• [MATERIAL PROVIDED]:
+++

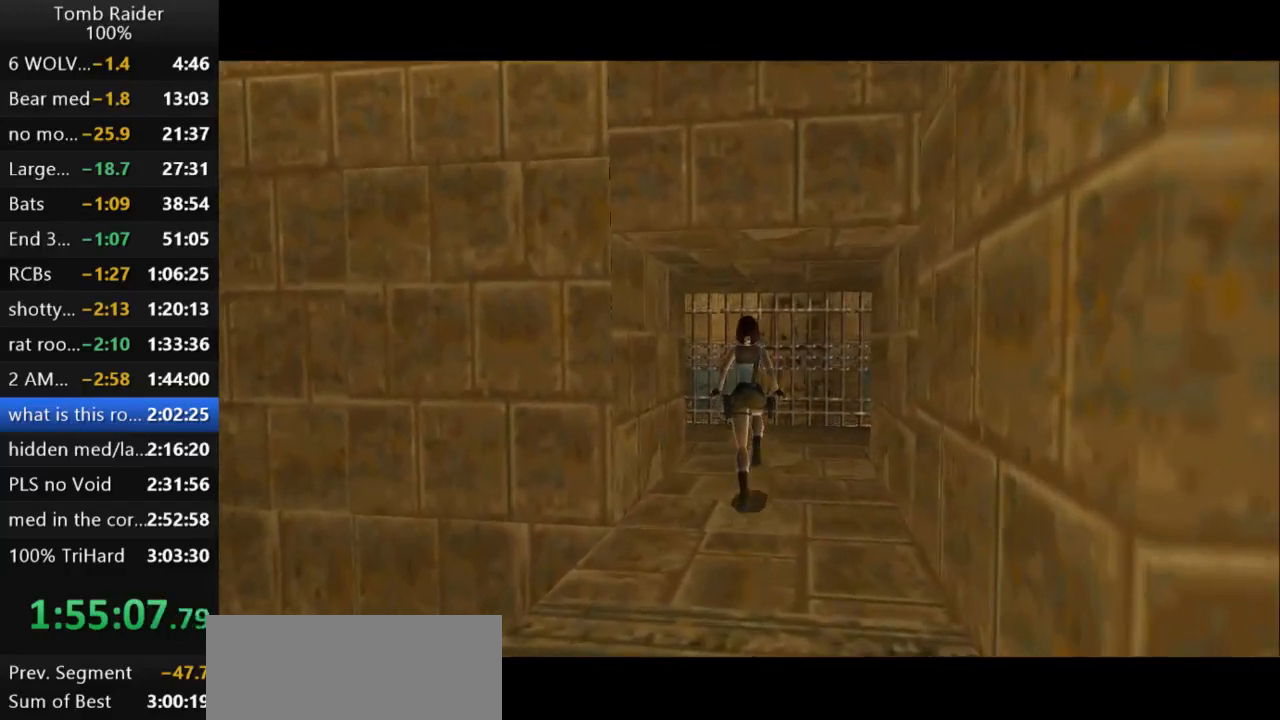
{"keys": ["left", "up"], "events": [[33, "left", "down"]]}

+++

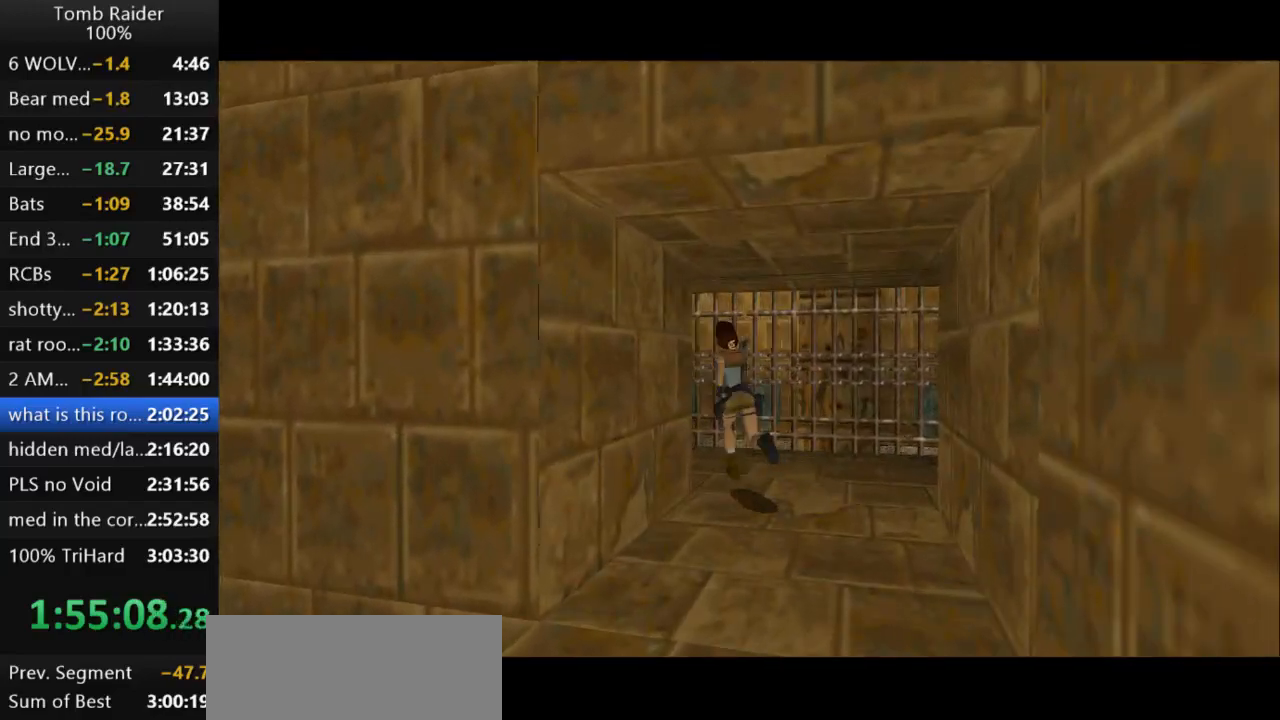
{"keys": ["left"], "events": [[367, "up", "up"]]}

+++

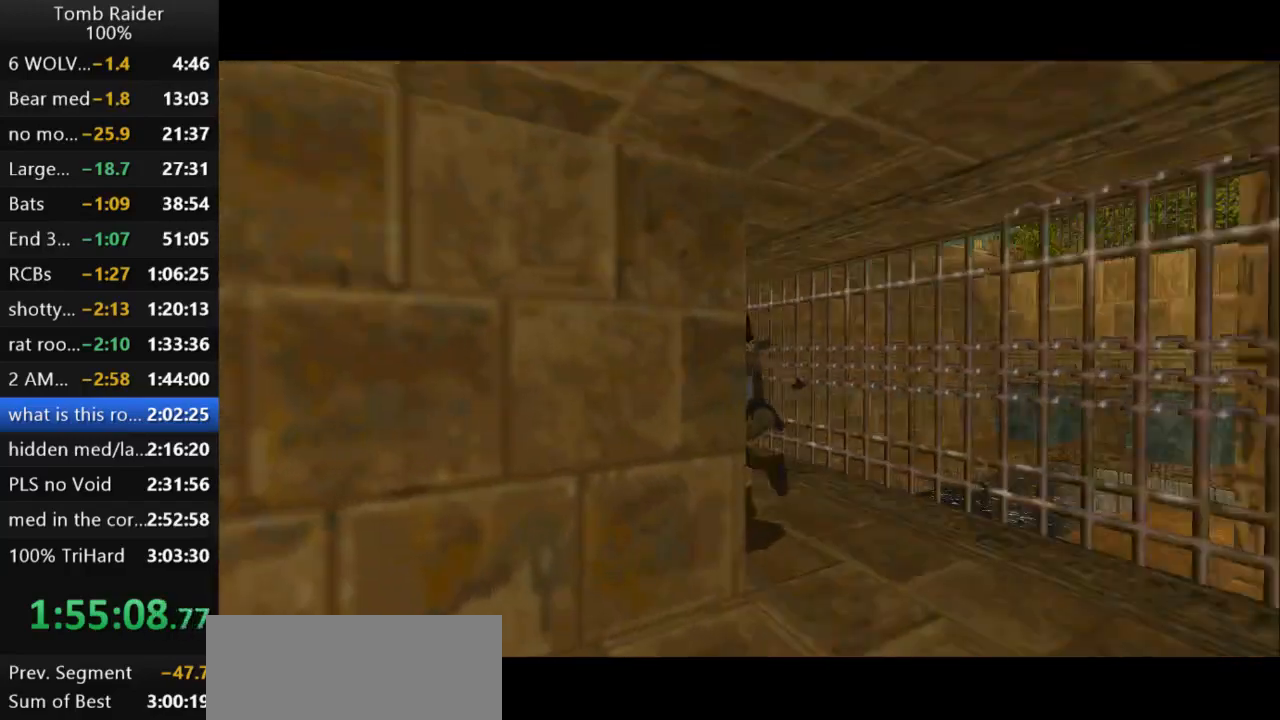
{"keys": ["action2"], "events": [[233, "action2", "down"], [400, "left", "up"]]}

+++

• [REQUIRED WORK]: What lines above contain the word "down"? Return each such line.

• [ANSWER TO THIS EXERCISE]:
{"keys": ["left", "up"], "events": [[33, "left", "down"]]}
{"keys": ["action2"], "events": [[233, "action2", "down"], [400, "left", "up"]]}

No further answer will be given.